» Task objective:
Pull each line containing "frame" out of the data and copy it.

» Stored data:
----
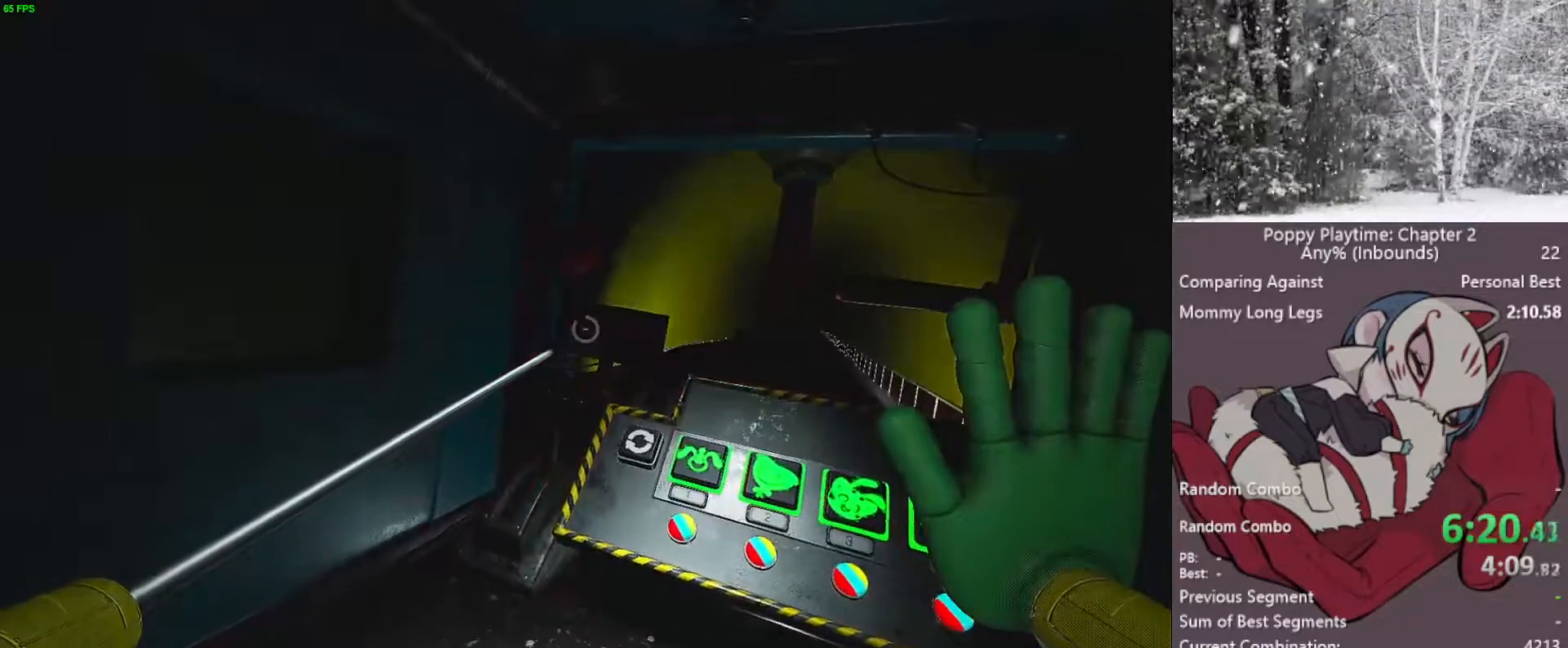
Gameplay with keyboard and mouse; each line is a JSON object with the keys and mouse buttons held at the frame after it. "events" lists presses ("down") and releases ("up") of "1", "2", "3", "4", "5", "a", "alt", "c", "caps_lock", "ctrl", "d", "e", "f", "g", "q", "r", "s", "shift", "space", "t", "tab", "v", "w", "x", "z", "mouse_left", "mouse_wheel" and "mouse_right" between this image and that frame as [ms after this image, input, new state], when the widget could be followed in between. "mouse_left", "mouse_wheel", "mouse_right" = the "left", "wheel", "right" buttons of the "mouse" list. No other keys are recorded. "wheel" means that the mouse wheel is clicked or scrolled. Not read: mouse_move.
{"keys": [], "mouse": ["left"], "events": [[233, "mouse_left", "down"]]}
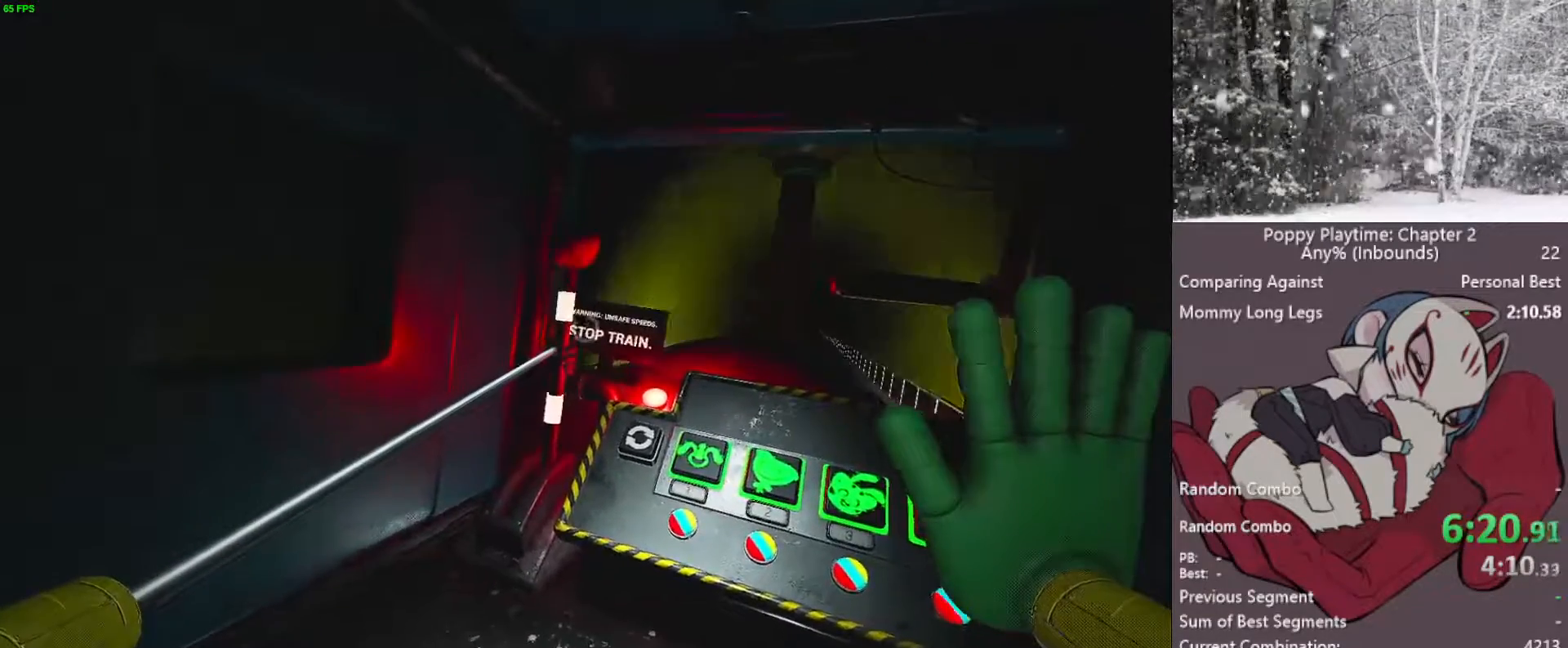
{"keys": [], "mouse": ["left"], "events": []}
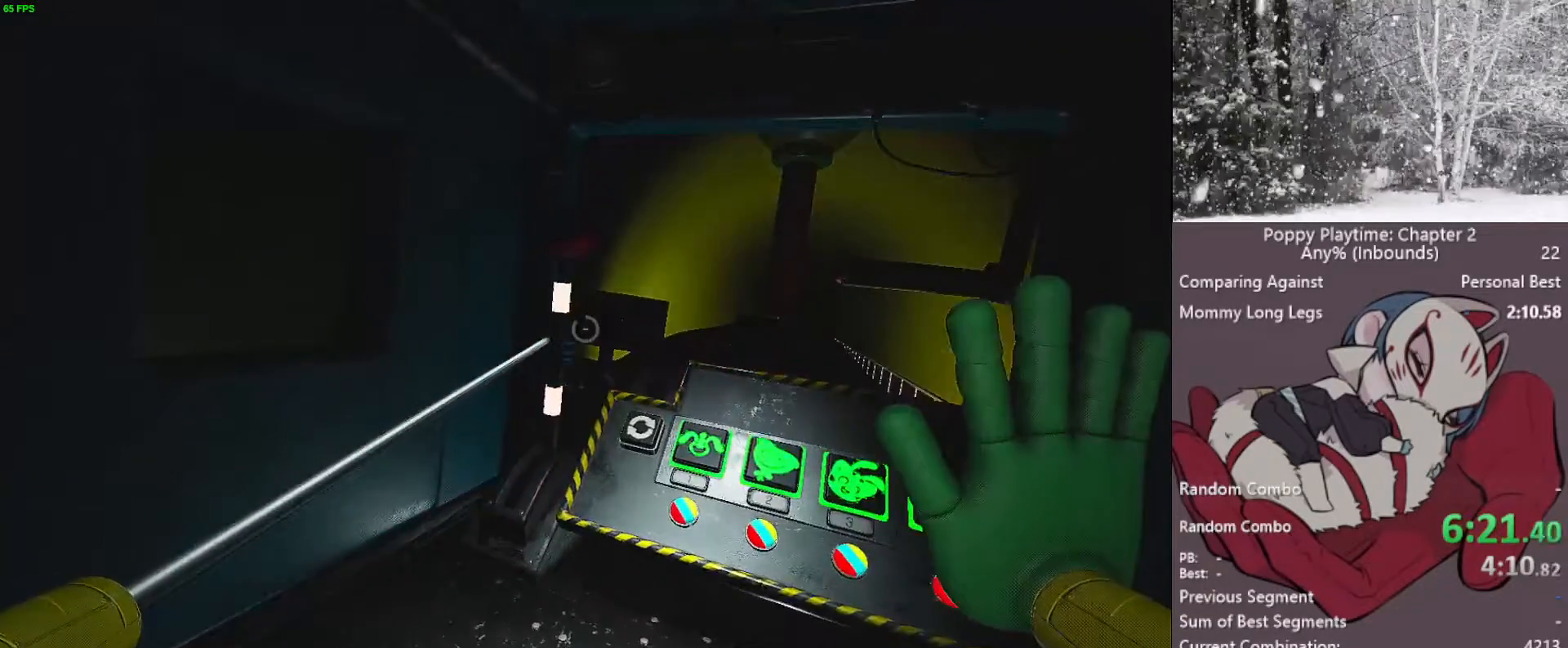
{"keys": [], "mouse": ["left"], "events": []}
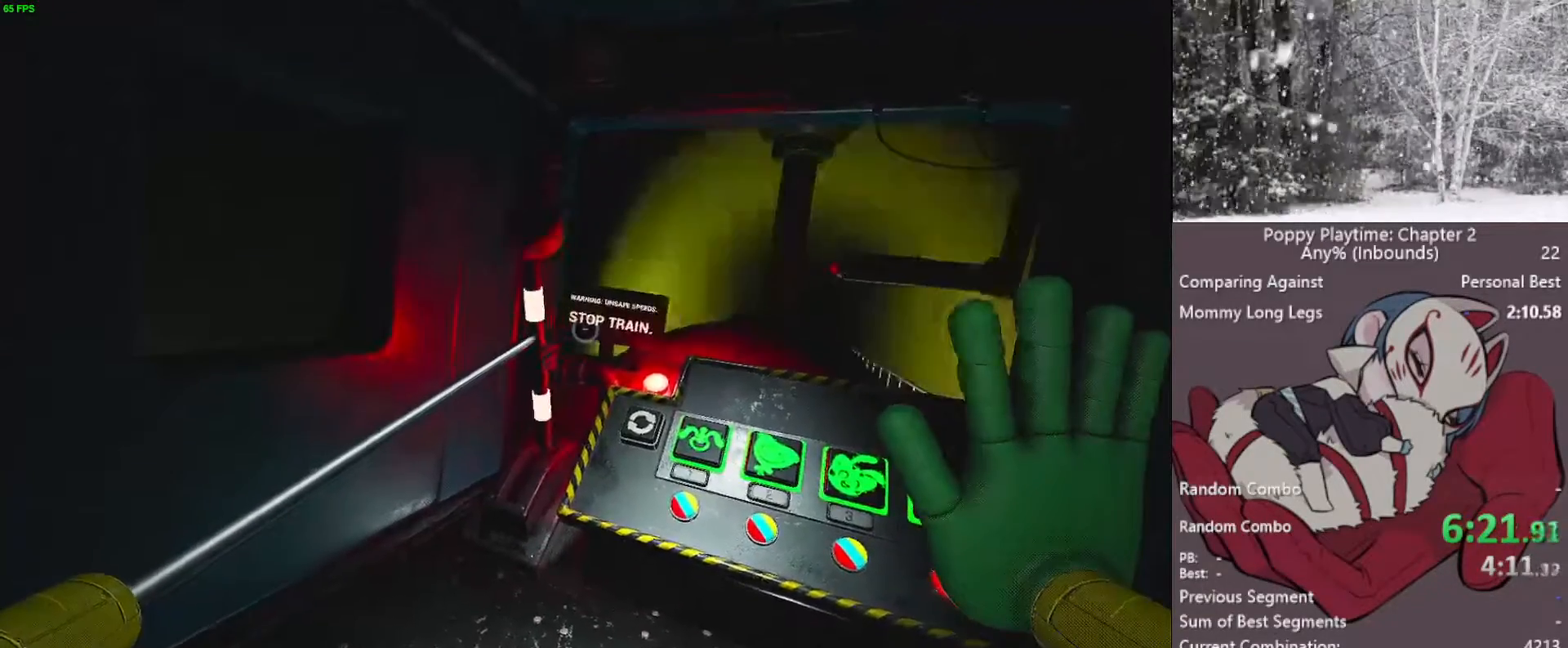
{"keys": [], "mouse": [], "events": [[367, "mouse_left", "up"], [367, "x", "down"], [500, "x", "up"]]}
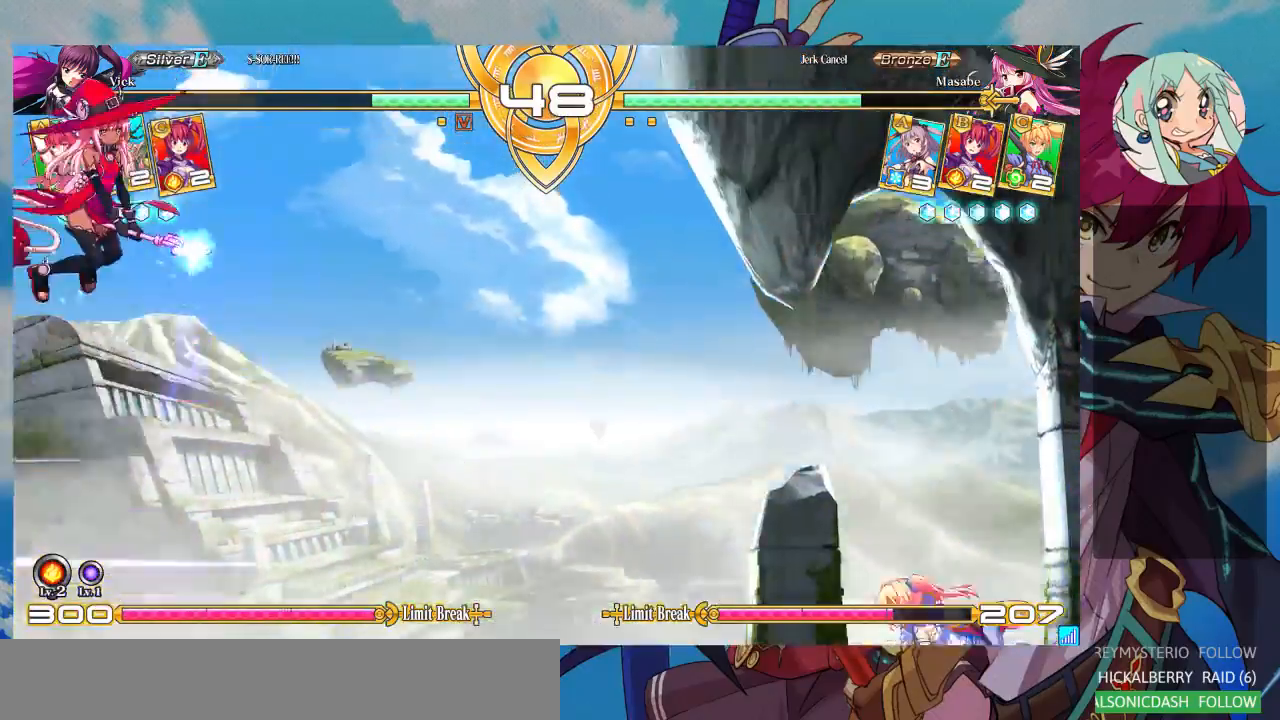
Gameplay with a controller (arcade stick); each line is a JSON object with the inputs held at the frame after it (dt_ms = milliseconds from this image to that frame). "events" lists button and stick changes between this image and that frame as [ms after this image, input, new state], when the widget could be followed in between. Not read: L3 R3.
{"dt_ms": 500, "buttons": [], "left_stick": "down-right", "events": [[100, "left_stick", "up-left"], [333, "left_stick", "down-right"]]}
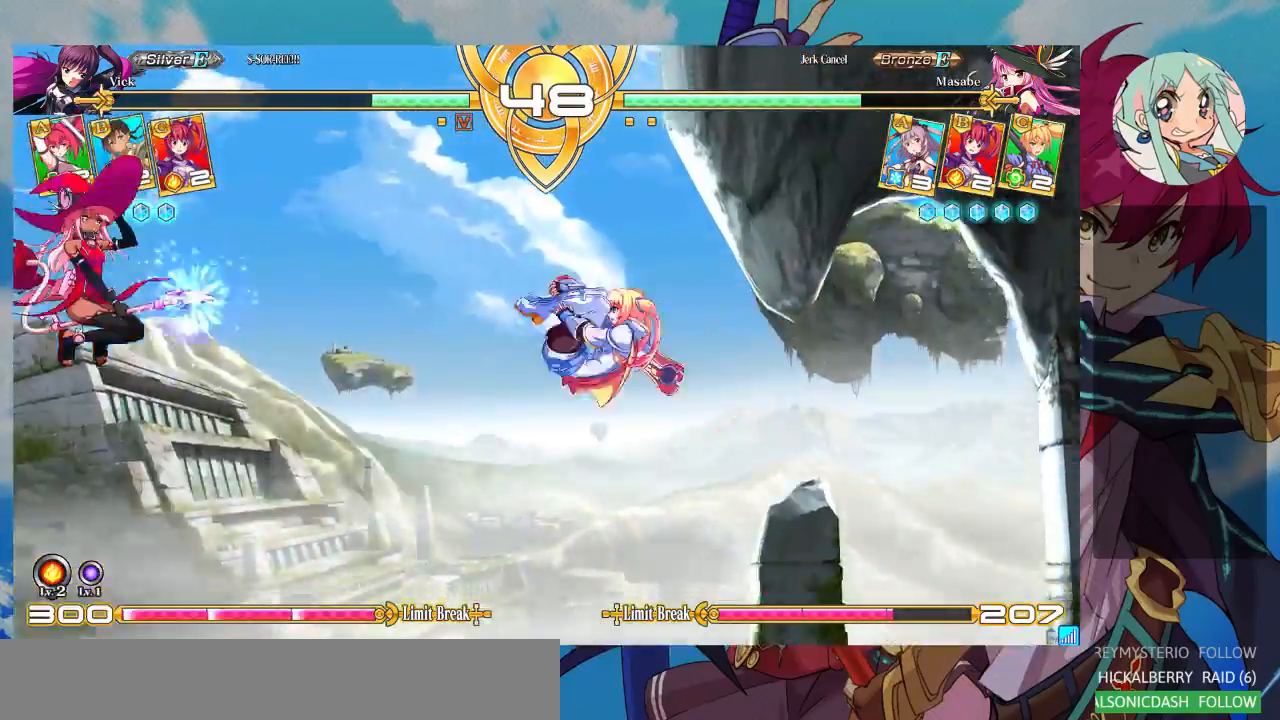
{"dt_ms": 1000, "buttons": [], "left_stick": "down-right"}
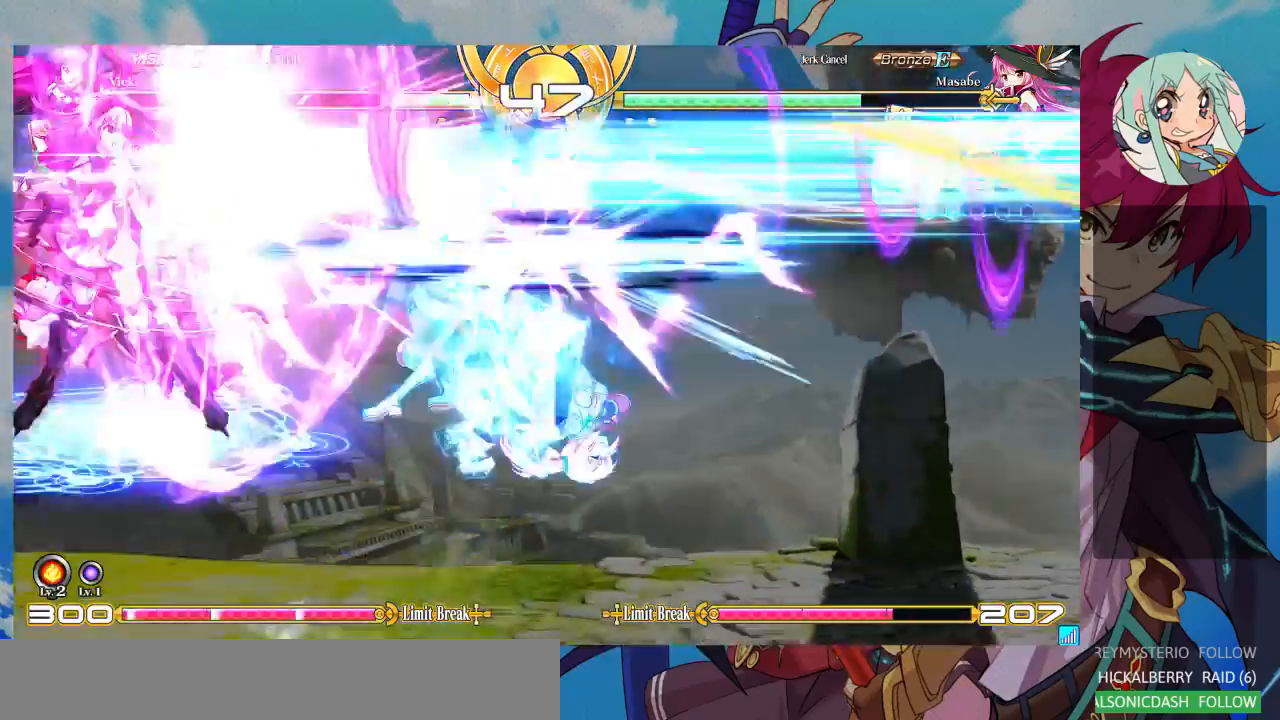
{"dt_ms": 500, "buttons": [], "left_stick": "down-right"}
----
» Expected answer:
Gameplay with keyboard and mouse; each line is a JSON object with the keys and mouse buttons held at the frame after it. "events" lists presses ("down") and releases ("up") of "1", "2", "3", "4", "5", "a", "alt", "c", "caps_lock", "ctrl", "d", "e", "f", "g", "q", "r", "s", "shift", "space", "t", "tab", "v", "w", "x", "z", "mouse_left", "mouse_wheel" and "mouse_right" between this image and that frame as [ms after this image, input, new state], when the widget could be followed in between. "mouse_left", "mouse_wheel", "mouse_right" = the "left", "wheel", "right" buttons of the "mouse" list. No other keys are recorded. "wheel" means that the mouse wheel is clicked or scrolled. Not read: mouse_move.
Gameplay with a controller (arcade stick); each line is a JSON object with the inputs held at the frame after it (dt_ms = milliseconds from this image to that frame). "events" lists button and stick changes between this image and that frame as [ms after this image, input, new state], when the widget could be followed in between. Not read: L3 R3.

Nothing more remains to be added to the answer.